Neighbour’s kindness inspires Tunisia’s love for plants
As a child, Tunisia Wales loved stealing flowers from her neighbour’s yard in Boaz Island, Sandys.
The young Ms Wales would run back to her own yard with pilfered Easter lilies and try unsuccessfully to plant them.
She knew the jig was up when the neighbour knocked on the door one day.
“Instead of scolding me she took me over to her garden and showed me how to dig up the lily bulbs,” she said. “Then, we planted them in my own yard. I will never forget that. She saw my interest.”
The neighbour’s kindness helped to trigger Ms Wales’s lifelong passion for growing things.
Now the 43-year-old wants to open a store for her business, B-Rooted, selling fresh fruits and vegetables, equipment to garden in small spaces, and homemade ointments, salves and spices. First though, she has to find the right location. She needs somewhere with fencing, room for soil storage and an area to sell her produce and medicinal products. So far, she has looked at many different properties, but has not found the right one.
“That is the hardest undertaking,” she said. “I am in talks with someone about purchasing their business. Before I can get a loan though, I need to have a building.”
One of her goals is to offer gardening classes and workshops.
“There used to be a garden in every yard,” she said. “We are not taught life any more. We are not taught to be self sustaining. Instead, we are taught to be dependent.”
In a time of rocketing food prices, she wants to see more community initiatives aimed at strengthening food security.
“There are fields and plots of land in every parish that could be put to work growing food for Bermuda residents,” she said. “It is hard here. We are paying so much money for food. When I go in the store and spend $100, I can barely get a bag of groceries. I remember when I could buy a chocolate bar for 55 cents.”
Gardening is full of problem solving. In her own garden in Sandys she had to build raised beds because the soil consisted of backfill and was thin. Now she grows many different vegetables and herbs including carrots, broccoli, arugula, purslane and basil.
“I am in my garden all day and all night,” she said. “It is wonderful to be out there. I am at the point where my gardening space is enlarged and I still crave more.”
She said home-grown fruits and vegetables taste and smell better than store bought, and have better nutritional value.
Every season has its challenges.

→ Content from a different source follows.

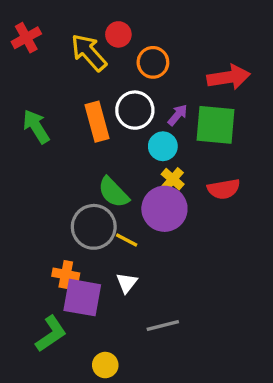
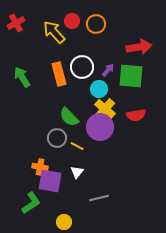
orange circle: (153, 62) -> (96, 24), moved
yellow cross: (173, 179) -> (105, 109), size x1.5
gray circle: (94, 227) -> (57, 138), size x0.7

At this time of year, she is finding it hardest to grow artichokes.
“Carrots are hit or miss and onions are a seasonal thing,” she said.
She is concerned that traditional Bermuda onions have disappeared because people have stopped growing them.

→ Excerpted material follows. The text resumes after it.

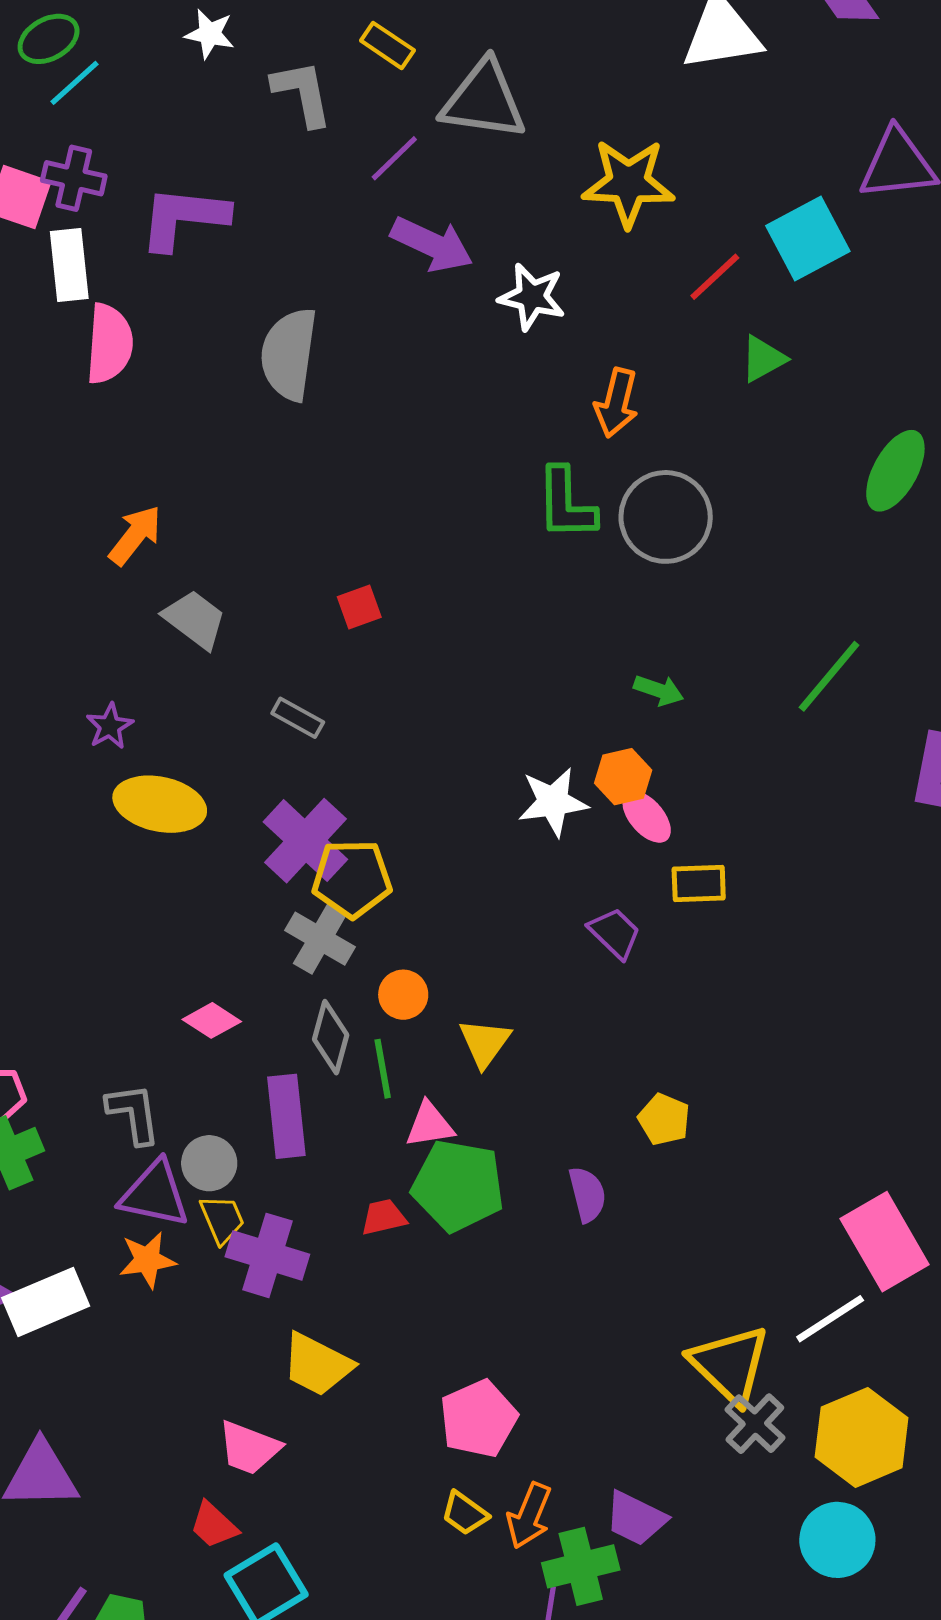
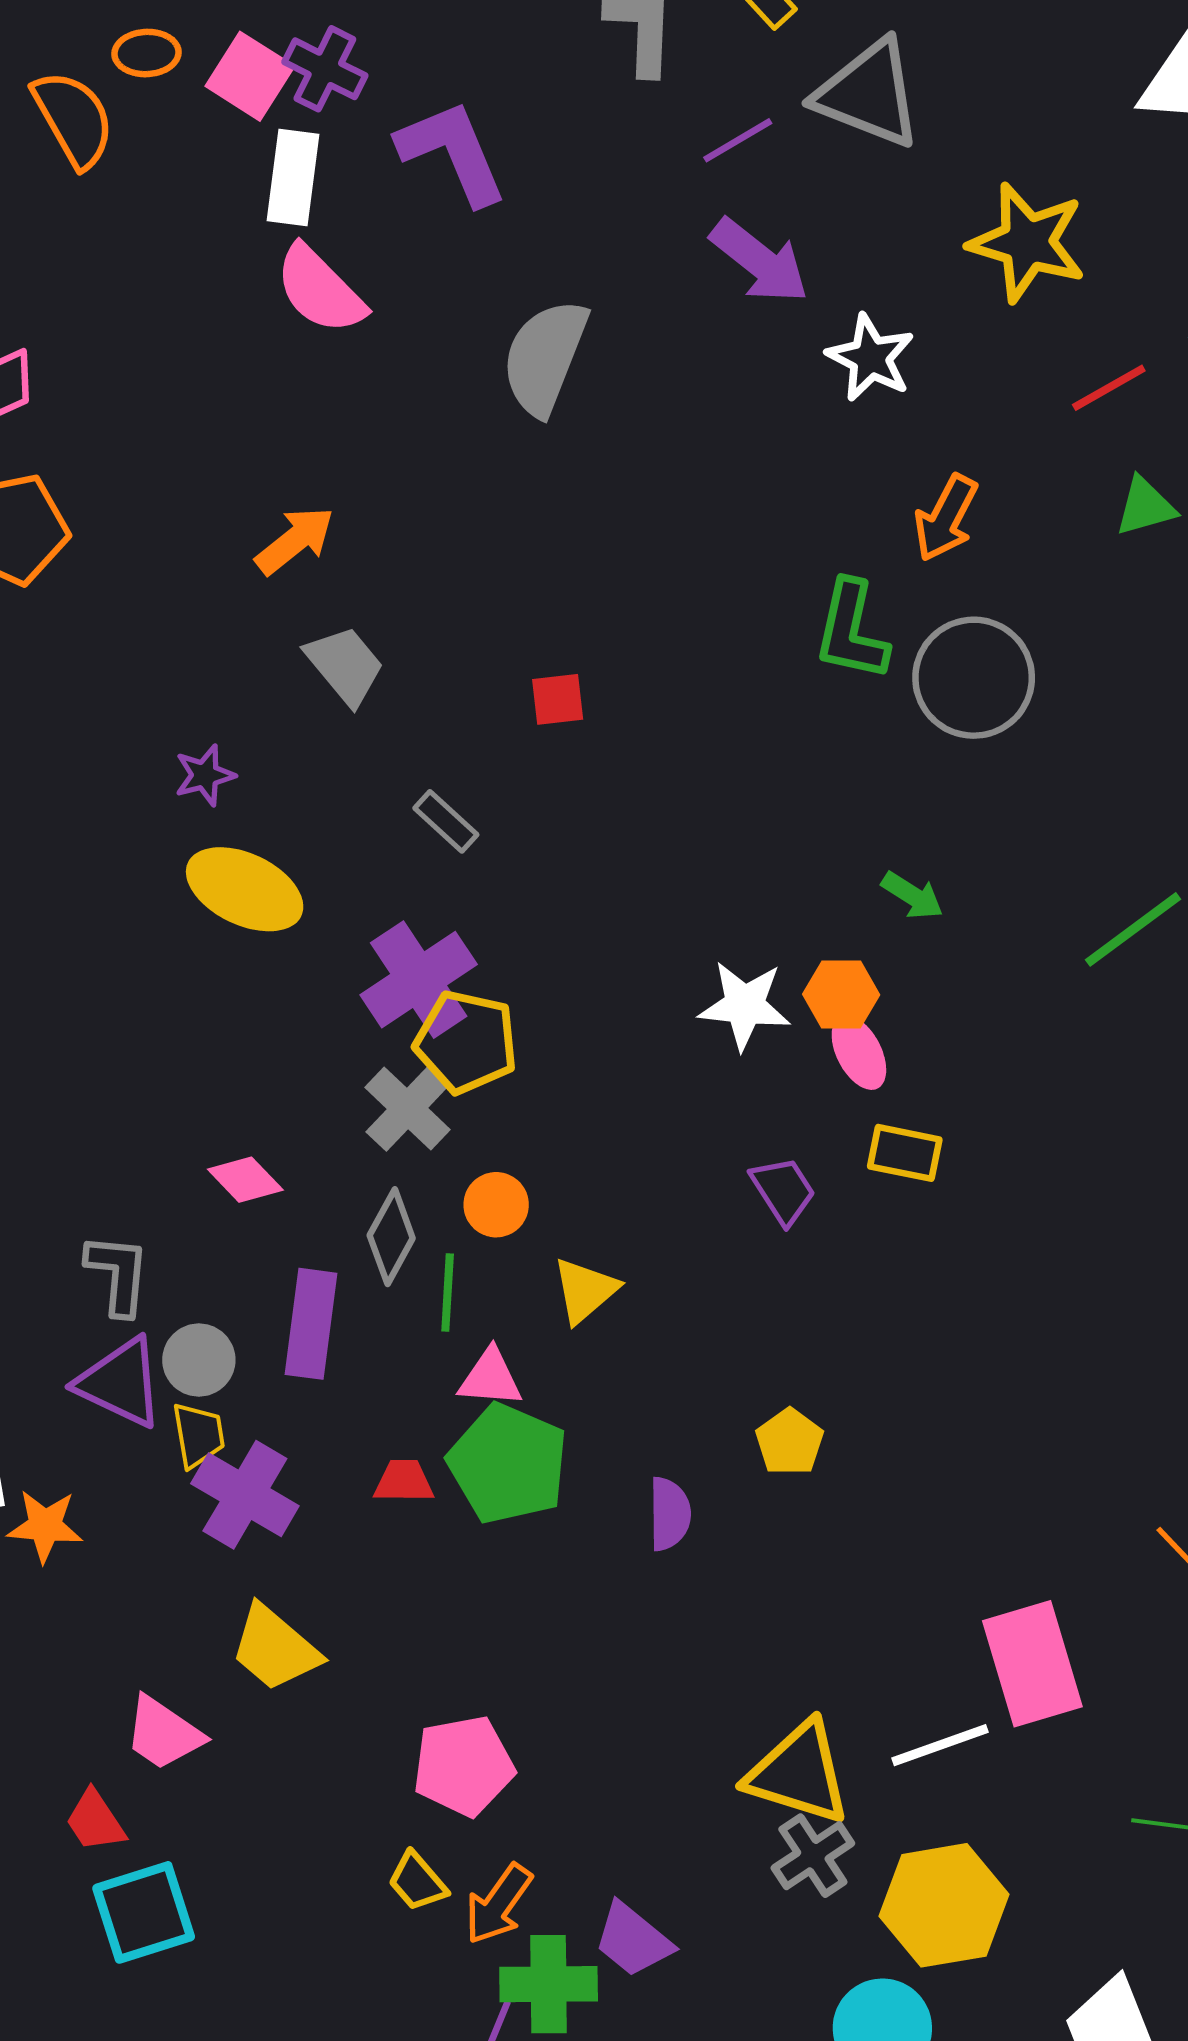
purple L-shape: (184, 218) -> (452, 152), turned 48
pink semicircle: (109, 344) -> (320, 290), turned 118
orange star: (147, 1260) -> (45, 1526), moved
yellow triangle: (730, 1365) -> (799, 1773), turned -40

“There is no such thing as a Bermuda onion any more,” she said. However, she said other types of onions do well here once they have had a chance to adjust to the climate.
While she looks for a permanent home for B-Rooted, Ms Wales is building up her stock of traditional remedies, some of which have to age for six to eight months for full potency. She uses ingredients she has grown herself.

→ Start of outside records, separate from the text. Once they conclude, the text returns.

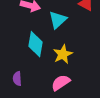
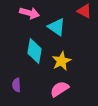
cyan triangle: (58, 20) -> (56, 27), turned -42

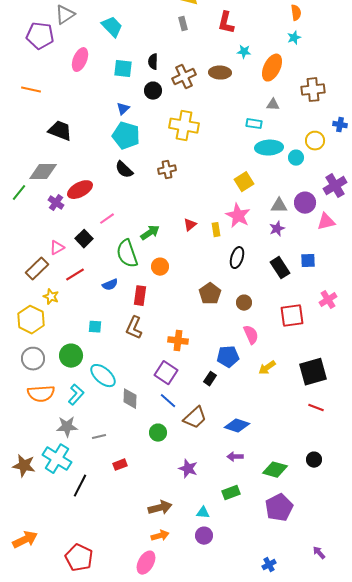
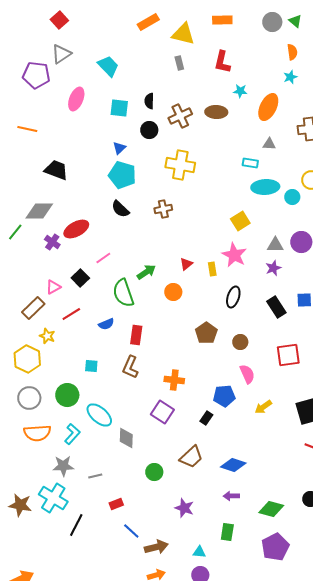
orange circle: (160, 267) -> (173, 292), moved
blue line: (168, 401) -> (131, 531), moved
green rectangle: (231, 493) -> (227, 532), turned -60

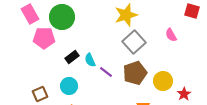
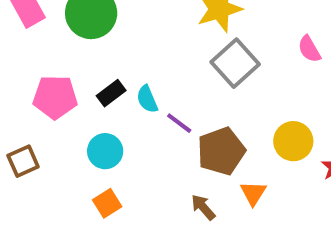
pink pentagon: (44, 38) -> (55, 97), moved
brown pentagon: (135, 73) -> (221, 151), moved
brown square: (40, 94) -> (23, 161), moved

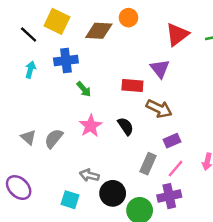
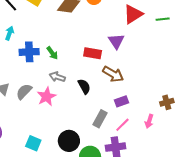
blue cross: (66, 60) -> (29, 52), moved
pink star: (91, 126) -> (47, 97), moved
gray arrow: (89, 175) -> (57, 77), moved

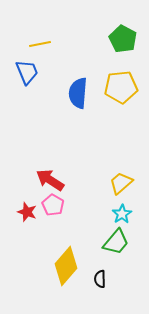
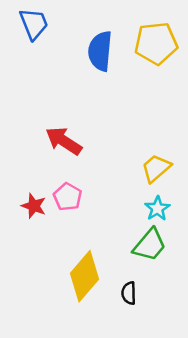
red arrow: (50, 180) -> (64, 141), moved

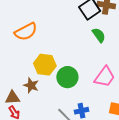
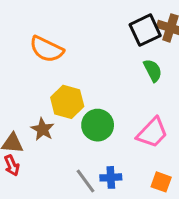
orange semicircle: (26, 32) -> (47, 49), turned 45

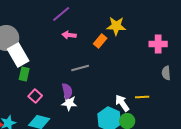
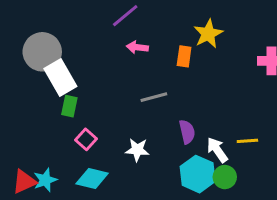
yellow star: (116, 26) -> (208, 34), turned -30
orange rectangle: (100, 41) -> (184, 56), turned -32
purple semicircle: (67, 91) -> (187, 132), moved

For example, one of her creations is an antibiotic ointment concocted from yarrow, purslane, lavender and plantain.
“It is good for eczema, insect bites, rashes, cuts, and abrasions,” she said. “It is excellent. I also have digestive bitters, which are plants that are good for digestion or for people with a hangover. Cayenne peppers are good for stripping mucus away.”
Ms Wales firmly believes that food is medicine.
“My mother was Muslim and later became Seventh-day Adventist, like my father,” she said. “She did not eat any meat, particularly not pork or shellfish. We didn’t eat these things either so as not to upset her. To this day I have had meat, but never pork or shellfish. If we learn to eat properly, we will be healthy.”
When she was little her father would encourage her and her siblings to eat garlic as the seasons changed.
“I never had a cold,” she said. “My father is 88 years old. You would think he was in his fifties. He lives in the United States and is still getting up on roofs to fix shingles.”
She learnt a lot about traditional medicine while working as a caregiver for the elderly for many years. Her clients would tell her the home remedies people used when they were young. She also read a lot of books and watched YouTube videos.
She saw the power of alternative medicine first hand when one of her clients developed pancreatic cancer.
“He went into Agape House and doctors took him off all medications,” Ms Wales said. “He was given a short time left to live. I put him on little shots of turmeric. Turmeric kills cancer cells.”
According to the website Cancer Research UK, there are ongoing clinical studies researching the benefits of curcumin for cancer patients. Curcumin is the ingredient that gives turmeric, its orange colour. Some of the results have been promising.
“He was able to go home,” Ms Wales said. “He wasn’t young; he was 96. Red Cross nurses came around and said his blood pressure was better than theirs.”
Four years ago, she left nursing.
“I was getting tired of watching my clients pass away,” she said. “Professionally, you are not supposed to get too connected, but how can you not?”
After the death of her last client she started teaching gardening at the Bermuda Institute and also worked at places such as Aberfeldy and Brighton Nurseries.
“That was my first learning curve,” she said.